Parce qu'elle était irréalisable. Les talibans sont très soucieux de leur souveraineté et le fait d'établir une zone internationale aurait été admettre qu'ils ne sont pas capables de mettre en œuvre la sécurité dans Kaboul ou autour de Kaboul, donc c'était un désaveu de leur propre part. On voit mal comment les talibans, qui viennent de chasser les forces militaires de l'Otan, auraient accepté une force internationale, même si elle avait les couleurs de l'ONU.

Faut-il négocier avec les talibans ?

On est bien obligés, ce sont eux qui sont au pouvoir. On a négocié avec eux pour permettre l'exfiltration de nos compatriotes, des Occidentaux, différents Afghans qui ont aidé les Occidentaux. On négocie avec eux depuis longtemps.
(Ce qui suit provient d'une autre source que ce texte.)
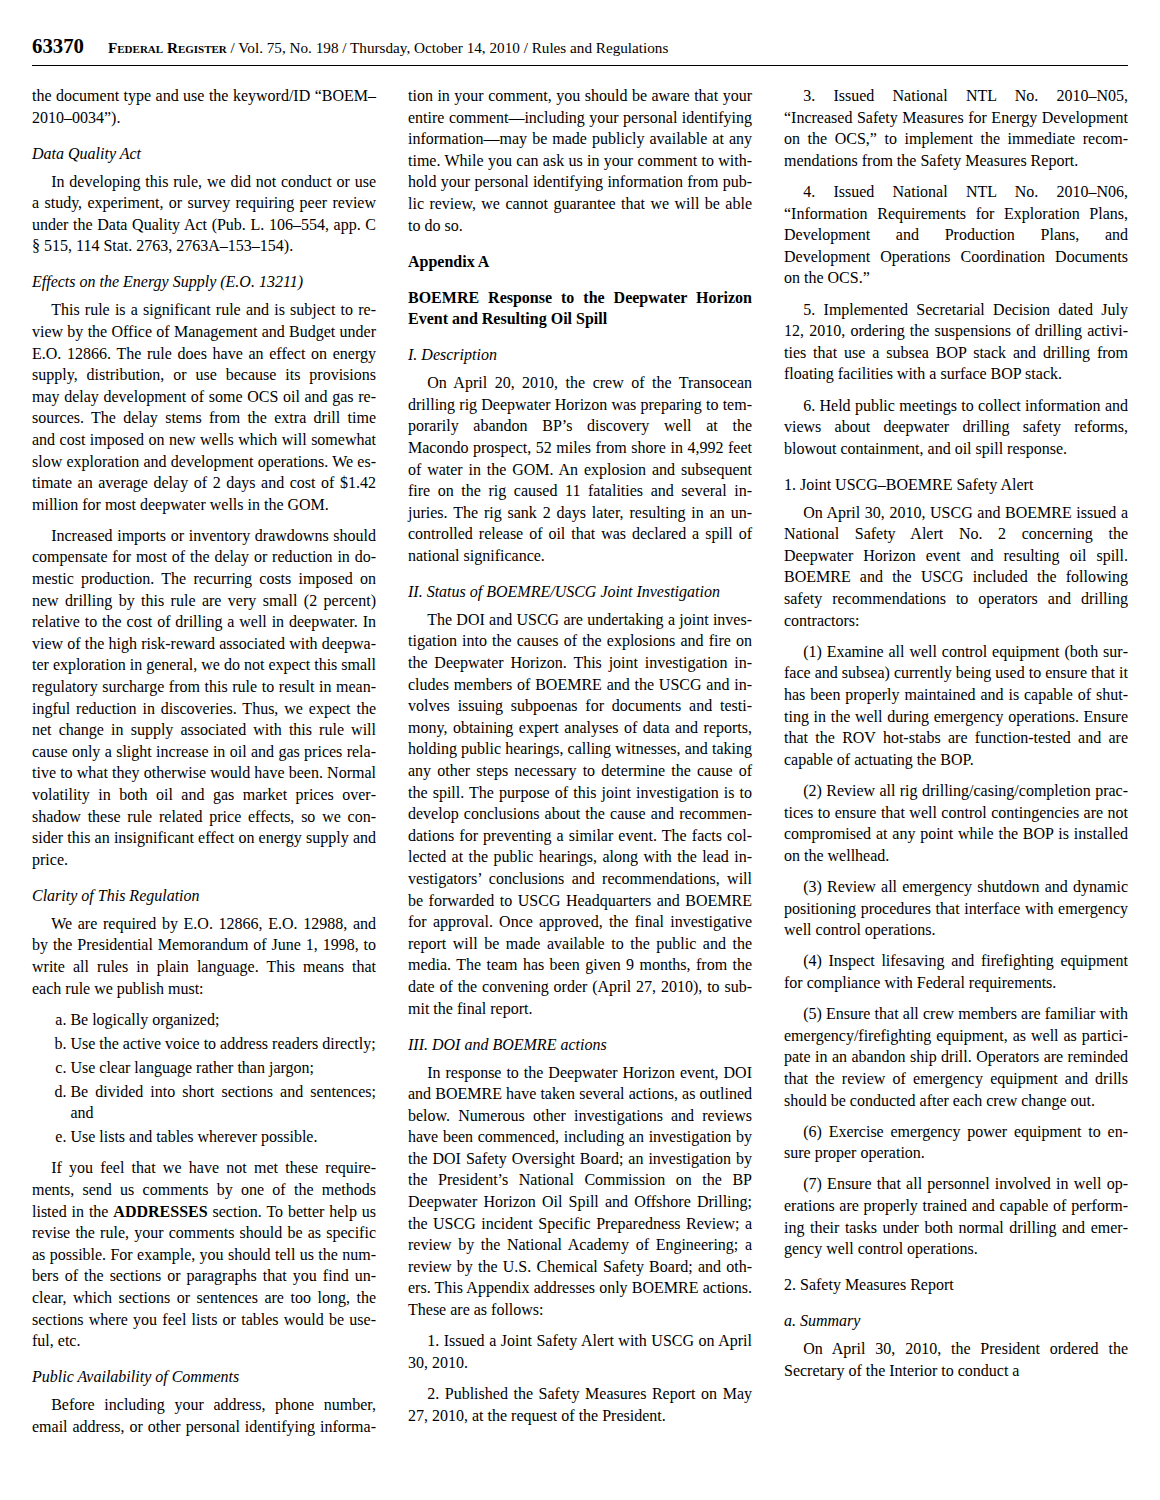63370 Federal Register / Vol. 75, No. 198 / Thursday, October 14, 2010 / Rules and Regulations
the document type and use the keyword/ID “BOEM–2010–0034”).
Data Quality Act
In developing this rule, we did not conduct or use a study, experiment, or survey requiring peer review under the Data Quality Act (Pub. L. 106–554, app. C § 515, 114 Stat. 2763, 2763A–153–154).
Effects on the Energy Supply (E.O. 13211)
This rule is a significant rule and is subject to review by the Office of Management and Budget under E.O. 12866. The rule does have an effect on energy supply, distribution, or use because its provisions may delay development of some OCS oil and gas resources. The delay stems from the extra drill time and cost imposed on new wells which will somewhat slow exploration and development operations. We estimate an average delay of 2 days and cost of $1.42 million for most deepwater wells in the GOM.
Increased imports or inventory drawdowns should compensate for most of the delay or reduction in domestic production. The recurring costs imposed on new drilling by this rule are very small (2 percent) relative to the cost of drilling a well in deepwater. In view of the high risk-reward associated with deepwater exploration in general, we do not expect this small regulatory surcharge from this rule to result in meaningful reduction in discoveries. Thus, we expect the net change in supply associated with this rule will cause only a slight increase in oil and gas prices relative to what they otherwise would have been. Normal volatility in both oil and gas market prices overshadow these rule related price effects, so we consider this an insignificant effect on energy supply and price.
Clarity of This Regulation
We are required by E.O. 12866, E.O. 12988, and by the Presidential Memorandum of June 1, 1998, to write all rules in plain language. This means that each rule we publish must:
Be logically organized;
Use the active voice to address readers directly;
Use clear language rather than jargon;
Be divided into short sections and sentences; and
Use lists and tables wherever possible.
If you feel that we have not met these requirements, send us comments by one of the methods listed in the ADDRESSES section. To better help us revise the rule, your comments should be as specific as possible. For example, you should tell us the numbers of the sections or paragraphs that you find unclear, which sections or sentences are too long, the sections where you feel lists or tables would be useful, etc.
Public Availability of Comments
Before including your address, phone number, email address, or other personal identifying information in your comment, you should be aware that your entire comment—including your personal identifying information—may be made publicly available at any time. While you can ask us in your comment to withhold your personal identifying information from public review, we cannot guarantee that we will be able to do so.
Appendix A
BOEMRE Response to the Deepwater Horizon Event and Resulting Oil Spill
I. Description
On April 20, 2010, the crew of the Transocean drilling rig Deepwater Horizon was preparing to temporarily abandon BP’s discovery well at the Macondo prospect, 52 miles from shore in 4,992 feet of water in the GOM. An explosion and subsequent fire on the rig caused 11 fatalities and several injuries. The rig sank 2 days later, resulting in an uncontrolled release of oil that was declared a spill of national significance.
II. Status of BOEMRE/USCG Joint Investigation
The DOI and USCG are undertaking a joint investigation into the causes of the explosions and fire on the Deepwater Horizon. This joint investigation includes members of BOEMRE and the USCG and involves issuing subpoenas for documents and testimony, obtaining expert analyses of data and reports, holding public hearings, calling witnesses, and taking any other steps necessary to determine the cause of the spill. The purpose of this joint investigation is to develop conclusions about the cause and recommendations for preventing a similar event. The facts collected at the public hearings, along with the lead investigators’ conclusions and recommendations, will be forwarded to USCG Headquarters and BOEMRE for approval. Once approved, the final investigative report will be made available to the public and the media. The team has been given 9 months, from the date of the convening order (April 27, 2010), to submit the final report.
III. DOI and BOEMRE actions
In response to the Deepwater Horizon event, DOI and BOEMRE have taken several actions, as outlined below. Numerous other investigations and reviews have been commenced, including an investigation by the DOI Safety Oversight Board; an investigation by the President’s National Commission on the BP Deepwater Horizon Oil Spill and Offshore Drilling; the USCG incident Specific Preparedness Review; a review by the National Academy of Engineering; a review by the U.S. Chemical Safety Board; and others. This Appendix addresses only BOEMRE actions. These are as follows:
1. Issued a Joint Safety Alert with USCG on April 30, 2010.
2. Published the Safety Measures Report on May 27, 2010, at the request of the President.
3. Issued National NTL No. 2010–N05, “Increased Safety Measures for Energy Development on the OCS,” to implement the immediate recommendations from the Safety Measures Report.
4. Issued National NTL No. 2010–N06, “Information Requirements for Exploration Plans, Development and Production Plans, and Development Operations Coordination Documents on the OCS.”
5. Implemented Secretarial Decision dated July 12, 2010, ordering the suspensions of drilling activities that use a subsea BOP stack and drilling from floating facilities with a surface BOP stack.
6. Held public meetings to collect information and views about deepwater drilling safety reforms, blowout containment, and oil spill response.
1. Joint USCG–BOEMRE Safety Alert
On April 30, 2010, USCG and BOEMRE issued a National Safety Alert No. 2 concerning the Deepwater Horizon event and resulting oil spill. BOEMRE and the USCG included the following safety recommendations to operators and drilling contractors:
(1) Examine all well control equipment (both surface and subsea) currently being used to ensure that it has been properly maintained and is capable of shutting in the well during emergency operations. Ensure that the ROV hot-stabs are function-tested and are capable of actuating the BOP.
(2) Review all rig drilling/casing/completion practices to ensure that well control contingencies are not compromised at any point while the BOP is installed on the wellhead.
(3) Review all emergency shutdown and dynamic positioning procedures that interface with emergency well control operations.
(4) Inspect lifesaving and firefighting equipment for compliance with Federal requirements.
(5) Ensure that all crew members are familiar with emergency/firefighting equipment, as well as participate in an abandon ship drill. Operators are reminded that the review of emergency equipment and drills should be conducted after each crew change out.
(6) Exercise emergency power equipment to ensure proper operation.
(7) Ensure that all personnel involved in well operations are properly trained and capable of performing their tasks under both normal drilling and emergency well control operations.
2. Safety Measures Report
a. Summary
On April 30, 2010, the President ordered the Secretary of the Interior to conduct a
Les Américains négocient avec eux depuis deux ans.

Bien sûr, on peut dire qu'ils sont totalitaires et répressifs, mais on a des rapports diplomatiques avec d'autres pays qui sont répressifs, et la diplomatie sert justement à négocier avec ceux qui ne sont pas comme nous. L'inverse nous placerait dans une impasse. On a négocié avec Staline et Mao dans le passé, donc on peut négocier avec les talibans si c'est notre intérêt de le faire.

Les Etats-Unis alertent sur une menace élevée d'attentat alors que les troupes américaines se retirent définitivement d'Afghanistan demain, le 31 août. Les talibans vont-ils être en mesure d'éviter des attentats ?

L'évacuation du dernier avion américain sera très délicate et ce sera un test pour les talibans. Est-ce qu'ils peuvent permettre au dernier avion américain qui ne sera plus protégé par des Américains au sol de partir sain et sauf ? C'est leur responsabilité.

Il faut voir que maintenant les talibans sont sous la menace de l'Etat islamique (EI) en Afghanistan et que l'Etat islamique va tenter de faire des attentats parce que pour eux talibans et Occidentaux, c'est à peu près pareil, il les déteste autant les uns que les autres. L'EI va, jusqu'au dernier moment, vouloir faire des attentats, même après le départ des derniers Américains.